Le monde familier ne disparaît pas, mais se resserre

Lorsque la conversation porte sur la visibilité dans l’IA, la première question d’un dirigeant d’entreprise ou d’un responsable marketing est presque toujours la même : « Nous avons un bon SEO — est-ce que cela aide ou non ? » La réponse est moins simple qu’on ne le souhaiterait. Une partie des compétences et des infrastructures issues de la recherche classique continue réellement à fonctionner dans le nouvel environnement. Une autre partie perd de son importance. Et certaines habitudes accumulées au fil des années d’optimisation ne se contentent pas de ne pas aider : elles peuvent nuire activement.

Pour comprendre pourquoi, il suffit d’observer l’évolution du comportement des utilisateurs. Selon Similarweb, la part des requêtes de recherche qui s’achèvent sans le moindre clic vers un site externe est passée de 56 % en mai 2024 à 69 % en mai 2025 [1]. Une étude du Pew Research Center, menée sur 68 000 requêtes réelles, a montré qu’en présence d’un AI Overview, les utilisateurs cliquaient sur les résultats dans 8 % des cas, contre 15 % en son absence [2]. Seer Interactive, à partir d’un échantillon de 25 millions d’impressions organiques, a constaté que le CTR organique des requêtes avec AI Overview était tombé à 0,61 %, contre 1,76 % sans celui-ci [3]. Ce n’est ni du bruit ni un accident statistique. De plus en plus souvent, l’utilisateur obtient une réponse sans quitter l’interface d’un moteur de recherche ou d’un système de réponse.

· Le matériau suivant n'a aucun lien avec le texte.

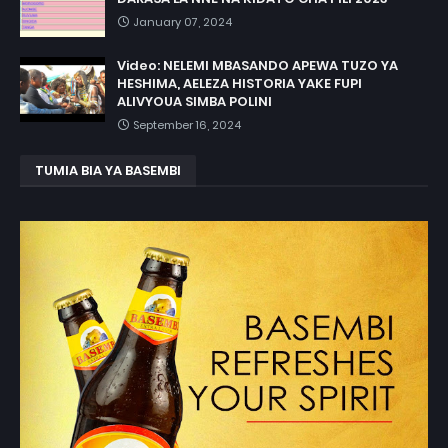
January 07, 2024
Video: NELEMI MBASANDO APEWA TUZO YA
HESHIMA, AELEZA HISTORIA YAKE FUPI
ALIVYOUA SIMBA POLINI
September 16, 2024
TUMIA BIA YA BASEMBI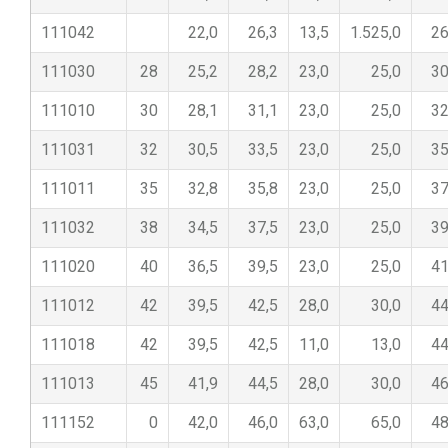
111042
22,0
26,3
13,5
1.525,0
26
111030
28
25,2
28,2
23,0
25,0
30
111010
30
28,1
31,1
23,0
25,0
32
111031
32
30,5
33,5
23,0
25,0
35
111011
35
32,8
35,8
23,0
25,0
37
111032
38
34,5
37,5
23,0
25,0
39
111020
40
36,5
39,5
23,0
25,0
41
111012
42
39,5
42,5
28,0
30,0
44
111018
42
39,5
42,5
11,0
13,0
44
111013
45
41,9
44,5
28,0
30,0
46
111152
0
42,0
46,0
63,0
65,0
48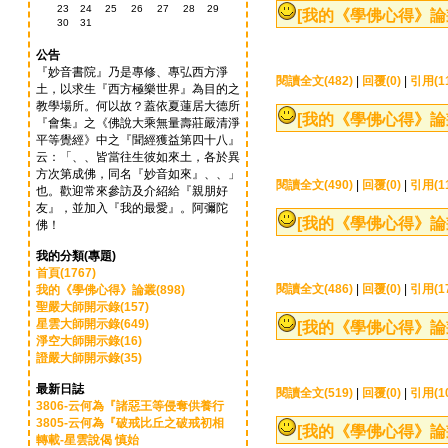
23
24
25
26
27
28
29
[我的《學佛心得》論
30
31
公告
『妙音書院』乃是專修、專弘西方淨
閱讀全文(482)
|
回覆(0)
|
引用(1
土，以求生『西方極樂世界』為目的之
教學場所。何以故？蓋依夏蓮居大德所
[我的《學佛心得》論
『會集』之《佛說大乘無量壽莊嚴清淨
平等覺經》中之『聞經獲益第四十八』
云：「、、皆當往生彼如來土，各於異
方次第成佛，同名『妙音如來』、、」
閱讀全文(490)
|
回覆(0)
|
引用(1
也。歡迎常來參訪及介紹給『親朋好
友』，並加入『我的最愛』。阿彌陀
[我的《學佛心得》論
佛！
我的分類(專題)
首頁(1767)
閱讀全文(486)
|
回覆(0)
|
引用(1
我的《學佛心得》論叢(898)
聖嚴大師開示錄(157)
星雲大師開示錄(649)
[我的《學佛心得》論
淨空大師開示錄(16)
證嚴大師開示錄(35)
最新日誌
閱讀全文(519)
|
回覆(0)
|
引用(1
3806-云何為『諸惡王等侵奪供養行
3805-云何為『破戒比丘之破戒初相
[我的《學佛心得》論
轉載-星雲說偈 慎始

Cela signifie-t-il que le SEO est mort ? Non. Google Search Central dit explicitement qu’aucune exigence supplémentaire n’est nécessaire pour apparaître dans AI Overviews et AI Mode — les mêmes fondements du SEO restent pertinents [4]. La page doit être indexée et apte à être affichée dans la recherche classique. Mais « pertinents » et « suffisants » sont deux mots différents. Les fondements du SEO ouvrent la porte ; ils ne garantissent pas que la marque se retrouvera dans la réponse.

Ce qui se transpose du SEO et continue de fonctionner

Accessibilité technique du site. Si un robot de recherche ne peut pas explorer les pages, elles n’entreront pas dans l’index et ne pourront donc pas devenir une source pour une synthèse IA. Une configuration correcte de robots.txt, la présence d’un plan de site XML, le bon fonctionnement des URL canoniques, un chargement rapide — tout cela reste le ticket d’entrée de base. Google souligne qu’une page, pour pouvoir devenir un lien d’appui dans AI Overviews ou AI Mode, doit être indexée et autorisée à l’affichage avec un extrait de texte [4].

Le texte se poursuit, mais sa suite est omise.